(REQUIRED WORK) Which lines of the records below contain the word "between"? Show each one.

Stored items
+ + + + +

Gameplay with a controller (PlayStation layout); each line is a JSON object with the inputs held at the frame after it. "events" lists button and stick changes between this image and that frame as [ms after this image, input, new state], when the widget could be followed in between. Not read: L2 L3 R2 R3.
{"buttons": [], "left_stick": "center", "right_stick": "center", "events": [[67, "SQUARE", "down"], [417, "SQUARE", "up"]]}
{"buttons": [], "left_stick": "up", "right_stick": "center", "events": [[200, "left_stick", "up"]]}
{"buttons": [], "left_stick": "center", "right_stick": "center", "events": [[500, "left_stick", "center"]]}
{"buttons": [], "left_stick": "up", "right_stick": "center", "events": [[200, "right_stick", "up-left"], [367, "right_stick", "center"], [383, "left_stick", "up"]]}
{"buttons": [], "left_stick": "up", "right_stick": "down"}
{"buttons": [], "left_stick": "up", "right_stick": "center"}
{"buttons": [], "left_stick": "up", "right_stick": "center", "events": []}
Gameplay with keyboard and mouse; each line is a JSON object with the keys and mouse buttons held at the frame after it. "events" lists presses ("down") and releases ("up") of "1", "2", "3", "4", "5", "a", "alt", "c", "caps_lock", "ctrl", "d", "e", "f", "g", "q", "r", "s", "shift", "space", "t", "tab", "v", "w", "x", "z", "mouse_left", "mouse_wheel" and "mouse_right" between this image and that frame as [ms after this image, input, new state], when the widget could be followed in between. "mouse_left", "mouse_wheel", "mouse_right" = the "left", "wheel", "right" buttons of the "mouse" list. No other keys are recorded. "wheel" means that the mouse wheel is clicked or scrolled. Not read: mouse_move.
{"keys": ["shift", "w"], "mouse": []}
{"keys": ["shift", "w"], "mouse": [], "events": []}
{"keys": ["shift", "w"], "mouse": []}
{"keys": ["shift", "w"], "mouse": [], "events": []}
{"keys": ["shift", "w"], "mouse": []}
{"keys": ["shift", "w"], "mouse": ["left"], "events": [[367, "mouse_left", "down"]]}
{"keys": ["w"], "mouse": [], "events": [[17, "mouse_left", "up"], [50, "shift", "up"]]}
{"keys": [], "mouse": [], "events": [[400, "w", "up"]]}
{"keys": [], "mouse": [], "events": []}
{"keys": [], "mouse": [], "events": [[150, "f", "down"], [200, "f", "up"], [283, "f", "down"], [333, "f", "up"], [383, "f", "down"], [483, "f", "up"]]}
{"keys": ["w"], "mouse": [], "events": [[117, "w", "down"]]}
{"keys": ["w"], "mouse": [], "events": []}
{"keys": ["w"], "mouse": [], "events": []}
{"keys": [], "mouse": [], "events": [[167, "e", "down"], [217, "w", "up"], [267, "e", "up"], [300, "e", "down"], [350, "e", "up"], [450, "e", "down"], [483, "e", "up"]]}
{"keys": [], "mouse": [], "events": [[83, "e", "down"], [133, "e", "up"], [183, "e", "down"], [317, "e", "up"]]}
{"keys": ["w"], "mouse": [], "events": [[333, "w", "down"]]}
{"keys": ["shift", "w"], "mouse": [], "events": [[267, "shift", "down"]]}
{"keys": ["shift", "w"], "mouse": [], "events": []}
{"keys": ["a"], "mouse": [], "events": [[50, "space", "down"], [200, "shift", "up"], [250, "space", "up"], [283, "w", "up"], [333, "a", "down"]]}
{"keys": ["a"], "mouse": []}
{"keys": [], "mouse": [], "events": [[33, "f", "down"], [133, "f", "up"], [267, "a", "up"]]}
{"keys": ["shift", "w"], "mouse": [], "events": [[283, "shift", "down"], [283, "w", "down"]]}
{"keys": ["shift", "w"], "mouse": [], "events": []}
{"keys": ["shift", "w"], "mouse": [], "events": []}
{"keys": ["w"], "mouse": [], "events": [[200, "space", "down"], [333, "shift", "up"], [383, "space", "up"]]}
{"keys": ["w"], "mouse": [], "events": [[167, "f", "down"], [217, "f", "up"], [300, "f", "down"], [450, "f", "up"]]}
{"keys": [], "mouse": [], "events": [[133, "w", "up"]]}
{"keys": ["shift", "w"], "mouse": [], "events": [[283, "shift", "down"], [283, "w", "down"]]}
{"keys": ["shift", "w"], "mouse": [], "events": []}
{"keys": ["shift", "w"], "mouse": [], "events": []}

+ + + + +

(ANSWER AREA)
Gameplay with a controller (PlayStation layout); each line is a JSON object with the inputs held at the frame after it. "events" lists button and stick changes between this image and that frame as [ms after this image, input, new state], when the widget could be followed in between. Not read: L2 L3 R2 R3.
Gameplay with keyboard and mouse; each line is a JSON object with the keys and mouse buttons held at the frame after it. "events" lists presses ("down") and releases ("up") of "1", "2", "3", "4", "5", "a", "alt", "c", "caps_lock", "ctrl", "d", "e", "f", "g", "q", "r", "s", "shift", "space", "t", "tab", "v", "w", "x", "z", "mouse_left", "mouse_wheel" and "mouse_right" between this image and that frame as [ms after this image, input, new state], when the widget could be followed in between. "mouse_left", "mouse_wheel", "mouse_right" = the "left", "wheel", "right" buttons of the "mouse" list. No other keys are recorded. "wheel" means that the mouse wheel is clicked or scrolled. Not read: mouse_move.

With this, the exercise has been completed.